Journal of Intellectual Property Law & Practice, Volume 16, Issue 2, February 2021, Pages 146–149, https://doi.org/10.1093/jiplp/jpaa195
Extract
Introduction: direct plea of unconstitutionality #5529 (ADI #5529)
The Brazilian Supreme Court (STF) is going to analyse patent term provisions for the first time in this century. The case filed by an association representing generic pharmaceutical companies alleges unconstitutionality of the provision establishing a minimum patent protection for patent owners. The issue before the Court is whether patent owners can enjoy a minimum patent term of 10 years from grant. The challenged provision is found in the Brazilian Industrial Property Law (LPI, Article 40, sole paragraph):
Article 40. A utility patent will have a term of 20 (twenty) years and a utility model patent term of 15 (fifteen) years, counted from the filing date.
Sole ¶ The term will not be less than 10 (ten) years for utility patents and 7 (seven) years for utility model patents, counted from grant, except when the BRPTO is barred from proceeding with the substantive examination of the application, due to proven pending judicial decision or for reasons of “force majeure”.
• What changed: STF. Journal of Intellectual Property Law & Practice , Volume 16, Issue 2, February 2021, Pages 146–149, https://doi.org/10.1093/jiplp/jpaa195 Extract Introduction:. • Executive impact: Implication for executives: reassess life sciences & IP posture, especially decision ownership and evidence standards across Brazil operations. .• Where to go deep: portfolio/prosecution strategy and FTO reviews. Context: The challenged provision is found in the Brazilian Industrial Property Law (LPI, Article 40, sole paragraph): Article 40.• Decisions to make: whether to adjust positions proactively to reduce disputes.• Next steps: run a focused gap assessment; update playbooks/policies; and circulate a 1‑page executive memo (options, tradeoffs, timeline, residual risk, owner).

This section gives quick answers to the most common questions about this insight. What changed, why it matters, and the practical next steps. If your situation needs tailored advice, contact the RNA Law team.
Q: What changed, and why is it not “business as usual”?A: STF reframes expectations in life sciences & IP. Journal of Intellectual Property Law & Practice , Volume 16, Issue 2, February 2021, Pages 146–149, https://doi.org/10.1093/jiplp/jpaa195 Extract Introduction:. Q: Which parts of the business will feel this first?A: Typically: the operational teams executing the rule (approvals/filings, product/service design, contracting) and the lines that must prove compliance under scrutiny. . Q: What is the main enforcement / dispute risk executives should manage?A: Misalignment between policy and execution plus weak documentation are the usual failure modes. The challenged provision is found in the Brazilian Industrial Property Law (LPI, Article 40, sole paragraph): Article 40. Set ownership, define evidence standards, and ensure consistency across subsidiaries.

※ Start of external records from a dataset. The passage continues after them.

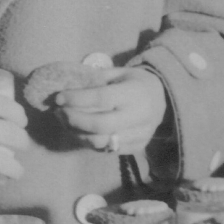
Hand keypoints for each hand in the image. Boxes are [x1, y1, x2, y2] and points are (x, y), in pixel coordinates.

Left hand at [53, 65, 169, 154]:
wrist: (164, 99)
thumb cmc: (135, 83)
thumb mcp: (119, 73)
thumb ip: (96, 79)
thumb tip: (67, 86)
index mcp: (134, 93)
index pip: (101, 99)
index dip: (76, 99)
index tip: (58, 98)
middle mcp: (138, 116)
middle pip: (99, 125)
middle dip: (73, 119)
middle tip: (58, 112)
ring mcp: (139, 135)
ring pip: (100, 142)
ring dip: (76, 133)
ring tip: (65, 122)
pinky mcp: (136, 148)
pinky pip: (105, 150)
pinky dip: (88, 142)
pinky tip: (79, 131)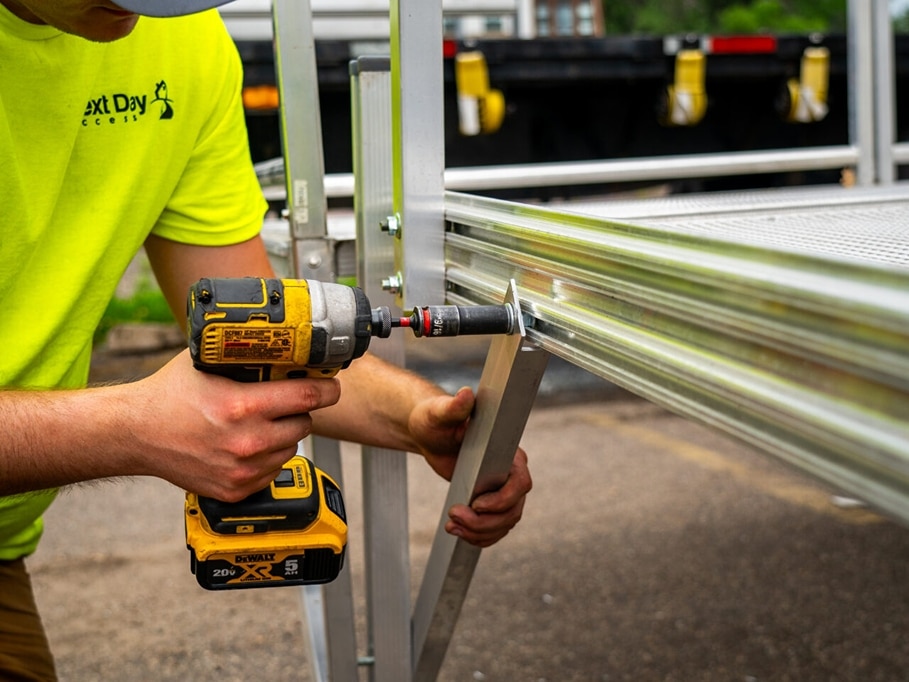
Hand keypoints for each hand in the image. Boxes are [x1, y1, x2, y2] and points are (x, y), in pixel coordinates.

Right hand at [129, 350, 339, 500]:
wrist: (136, 434)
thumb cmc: (171, 395)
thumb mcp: (209, 364)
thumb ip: (246, 358)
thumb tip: (283, 344)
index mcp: (243, 406)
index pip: (307, 397)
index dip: (326, 389)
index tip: (331, 387)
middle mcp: (247, 442)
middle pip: (304, 424)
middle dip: (299, 412)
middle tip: (283, 403)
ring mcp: (242, 470)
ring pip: (290, 449)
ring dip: (284, 436)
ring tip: (260, 425)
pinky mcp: (235, 490)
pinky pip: (272, 471)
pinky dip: (267, 459)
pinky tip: (247, 446)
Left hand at [409, 387, 532, 547]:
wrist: (431, 433)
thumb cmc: (436, 419)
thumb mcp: (440, 413)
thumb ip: (454, 407)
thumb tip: (465, 394)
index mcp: (507, 451)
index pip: (521, 483)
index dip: (502, 499)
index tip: (475, 502)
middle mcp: (511, 472)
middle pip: (513, 511)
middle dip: (484, 522)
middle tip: (454, 517)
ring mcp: (503, 489)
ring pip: (505, 524)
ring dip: (479, 532)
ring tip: (452, 526)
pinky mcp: (491, 501)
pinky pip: (495, 529)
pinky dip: (479, 536)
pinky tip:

Q: What should we do in the next 30–90 days?A: Commission a targeted gap assessment; prioritize high-impact processes; update playbooks and controls; and issue an executive memo with options, costs, timing, and residual risk. Align Legal, Compliance, Operations, and business owners on one plan. Q: How does this affect multinational governance and cross-border consistency?A: Use the update to harmonize group minimum standards with local add-ons (Brazil-specific). Define escalation thresholds and avoid country-by-country divergence that creates inconsistent risk postures and undermines defenses.